PEG = polyethylene glycol, another suitable excipient.

[2] If you give smokers one option when supplying an e-cigarette and refill system as an alternative to smoking, the success rate measured by clinical trials is as low as 10% at 12 months (90% of the participants relapse to smoking). If a very limited range of options is presented, the success rate can rise to around 30%. In contrast, if an expert mentor provides support, using the full range of e-cigarette and refill products that are actually available, a success rate as high as 75% is reported anecdotally (apparently such methods cannot be used in clinical trials, which must use one hardware and one or two refill products, and therefore cannot measure the proper range of real-world results).

[3] An ecig can be used in 'cigar mode' if required - this means to draw into the mouth, and expel from the mouth or the mouth and nose. Inhalation is not required if the refill nicotine strength is sufficiently high, because much of the nicotine absorption from e-cigarette use, unlike cigarette use, is through the buccal and nasal membranes (mouth and nose) as well as the lungs. Therefore, provided that the refill strength is sufficiently strong, and perhaps if the user has previously-existing lung issues such as COPD, there may not be a need to inhale (although of course inhalation works better to replicate the satisfaction of cigarette smoking, together with full nicotine delivery). At any rate, cigar smokers are well-served by this method.

[4] But note that 'quitter's throat' is a common symptom of smoking cessation: a very sore throat, possibly due to the cessation of inhalation of the anaesthetics in cigarette smoke. It is more common than for example the 'quit zits' (a symptom of smoking cessation that results in skin eruptions even in those who never had acne in youth). There is a possible issue here with sufferers from both the 'quitter's throat' together with a PG sensitivity: this fairly rare co-occurrence can result in a painfully sore throat.

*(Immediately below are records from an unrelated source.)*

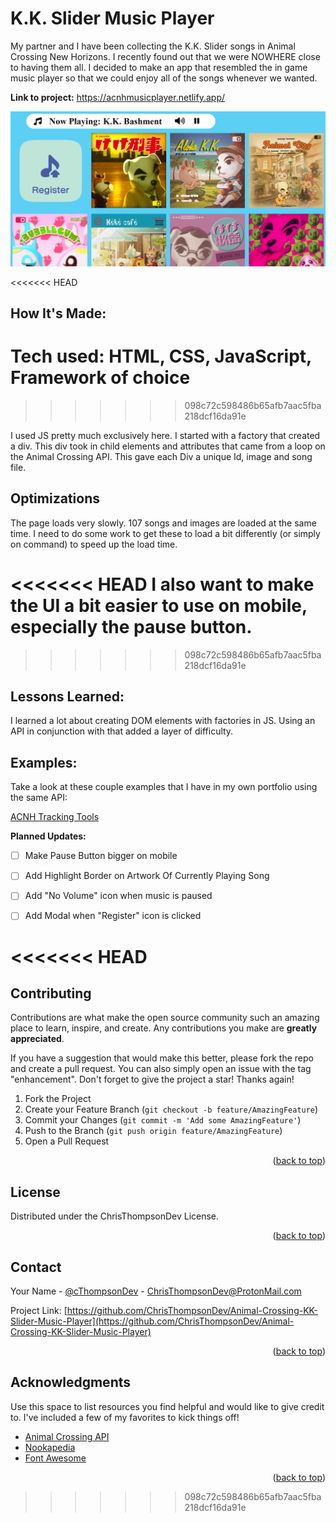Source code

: # K.K. Slider Music Player
My partner and I have been collecting the K.K. Slider songs in Animal Crossing New Horizons. I recently found out that we were NOWHERE close to having them all. I decided to make an app that resembled the in game music player so that we could enjoy all of the songs whenever we wanted.

**Link to project:** https://acnhmusicplayer.netlify.app/

![screenshot](images/Screenshot.PNG)

<<<<<<< HEAD
## How It's Made:

**Tech used:** HTML, CSS, JavaScript, Framework of choice
=======
<!-- PROJECT SHIELDS -->
<!--
*** I'm using markdown "reference style" links for readability.
*** Reference links are enclosed in brackets [ ] instead of parentheses ( ).
*** See the bottom of this document for the declaration of the reference variables
*** for contributors-url, forks-url, etc. This is an optional, concise syntax you may use.
*** https://www.markdownguide.org/basic-syntax/#reference-style-links
-->
>>>>>>> 098c72c598486b65afb7aac5fba218dcf16da91e

I used JS pretty much exclusively here. I started with a factory that created a div. This div took in child elements and attributes that came from a loop on the Animal Crossing API. This gave each Div a unique Id, image and song file.

## Optimizations

The page loads very slowly. 107 songs and images are loaded at the same time. I need to do some work to get these to load a bit differently (or simply on command) to speed up the load time.

<<<<<<< HEAD
I also want to make the UI a bit easier to use on mobile, especially the pause button.
=======

>>>>>>> 098c72c598486b65afb7aac5fba218dcf16da91e

## Lessons Learned:

I learned a lot about creating DOM elements with factories in JS. Using an API in conjunction with that added a layer of difficulty. 

## Examples:
Take a look at these couple examples that I have in my own portfolio using the same API:

[ACNH Tracking Tools](https://acnhcollections.netlify.app/)

**Planned Updates:** 
- [ ] Make Pause Button bigger on mobile
- [ ] Add Highlight Border on Artwork Of Currently Playing Song
- [ ] Add "No Volume" icon when music is paused
- [ ] Add Modal when "Register" icon is clicked



<<<<<<< HEAD
=======
<!-- CONTRIBUTING -->
## Contributing

Contributions are what make the open source community such an amazing place to learn, inspire, and create. Any contributions you make are **greatly appreciated**.

If you have a suggestion that would make this better, please fork the repo and create a pull request. You can also simply open an issue with the tag "enhancement".
Don't forget to give the project a star! Thanks again!

1. Fork the Project
2. Create your Feature Branch (`git checkout -b feature/AmazingFeature`)
3. Commit your Changes (`git commit -m 'Add some AmazingFeature'`)
4. Push to the Branch (`git push origin feature/AmazingFeature`)
5. Open a Pull Request

<p align="right">(<a href="#top">back to top</a>)</p>



<!-- LICENSE -->
## License

Distributed under the ChrisThompsonDev License. 

<p align="right">(<a href="#top">back to top</a>)</p>



<!-- CONTACT -->
## Contact

Your Name - [@cThompsonDev](https://twitter.com/cThompsonDev) - ChrisThompsonDev@ProtonMail.com

Project Link: [https://github.com/ChrisThompsonDev/Animal-Crossing-KK-Slider-Music-Player](https://github.com/ChrisThompsonDev/Animal-Crossing-KK-Slider-Music-Player)

<p align="right">(<a href="#top">back to top</a>)</p>



<!-- ACKNOWLEDGMENTS -->
## Acknowledgments

Use this space to list resources you find helpful and would like to give credit to. I've included a few of my favorites to kick things off!

* [Animal Crossing API](https://acnhapi.com/)
* [Nookapedia](https://nookipedia.com/wiki/Main_Page)
* [Font Awesome](https://fontawesome.com)


<p align="right">(<a href="#top">back to top</a>)</p>



<!-- MARKDOWN LINKS & IMAGES -->
<!-- https://www.markdownguide.org/basic-syntax/#reference-style-links -->
<!--[contributors-shield]: https://img.shields.io/github/contributors/othneildrew/Best-README-Template.svg?style=for-the-badge
[contributors-url]: https://github.com/othneildrew/Best-README-Template/graphs/contributors
[forks-shield]: https://img.shields.io/github/forks/othneildrew/Best-README-Template.svg?style=for-the-badge
[forks-url]: https://github.com/othneildrew/Best-README-Template/network/members
[stars-shield]: https://img.shields.io/github/stars/othneildrew/Best-README-Template.svg?style=for-the-badge
[stars-url]: https://github.com/othneildrew/Best-README-Template/stargazers
[issues-shield]: https://img.shields.io/github/issues/othneildrew/Best-README-Template.svg?style=for-the-badge
[issues-url]: https://github.com/othneildrew/Best-README-Template/issues
[license-shield]: https://img.shields.io/github/license/othneildrew/Best-README-Template.svg?style=for-the-badge
[license-url]: https://github.com/othneildrew/Best-README-Template/blob/master/LICENSE.txt
[linkedin-shield]: https://img.shields.io/badge/-LinkedIn-black.svg?style=for-the-badge&logo=linkedin&colorB=555
[linkedin-url]: https://linkedin.com/in/othneildrew
[product-screenshot]: images/screenshot.png
-->
>>>>>>> 098c72c598486b65afb7aac5fba218dcf16da91e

PG or propylene glycol is the most common refill base liquid. Normally, it has additions of glycerine, flavouring and nicotine if required, to comprise the refill in total. PG is completely non-toxic and is regarded as inert, though it is a complex carbohydrate that is metabolysed and excreted as normal. It has multiple medical licenses for inhalation, injection and ingestion.

Inhaling PG causes throat drying for about 1 in 10 users, which is why many asthma inhalers have changed to a glycerine-based composition (PG was the most popular excipient for inhalable medicines until synthetic glycerine of pharma grade became widely available and economic).

About 1 in 1,000 people (and therefore fairly common among millions of users) may experience additional intolerance to PG, manifesting in the form of skin issues or similar. At this point we don't know if this is specifically a PG issue or related to impurities in the base material.

[5] We still use the term 'VG' or vegetable glycerine as a general term for glycerines suitable for vaping, though strictly speaking it is now incorrect. Originally, glycerine was only available from two source feedstocks: animal or vegetable, and the vegetable form was preferable. Now there are multiple types, and the best choice is a fully-synthetic form such as Dow Optim, since it avoids (in theory) all allergy or toxicity issues due to its synthetic derivation and purity.

Note that there is now a new contender, biodiesel byproduct glycerine, and this must be absolutely avoided due to the possibility of the vegetable source having contained Jatropha plant material, which is toxic; this plant is commonly used in biodiesel production.

[6] PEG or Polyethelyene Glycol is one of the three commonly-used base materials for e-liquid. Its principal use is in pre-filled cartos.

[7] For example palm oil, coconut oil, or a mix of the two.

[8] We understand from the factories that the transport barrels are a likely source of cross-contamination; inefficient (or zero) cleaning protocols between use for DEG and then PEG.

[9] The technically correct term for the active element within an ecigarette is a nebuliser, not an atomiser: an atomiser is a device where liquid is turned into a spray by an air jet, using a venturi tube / pump.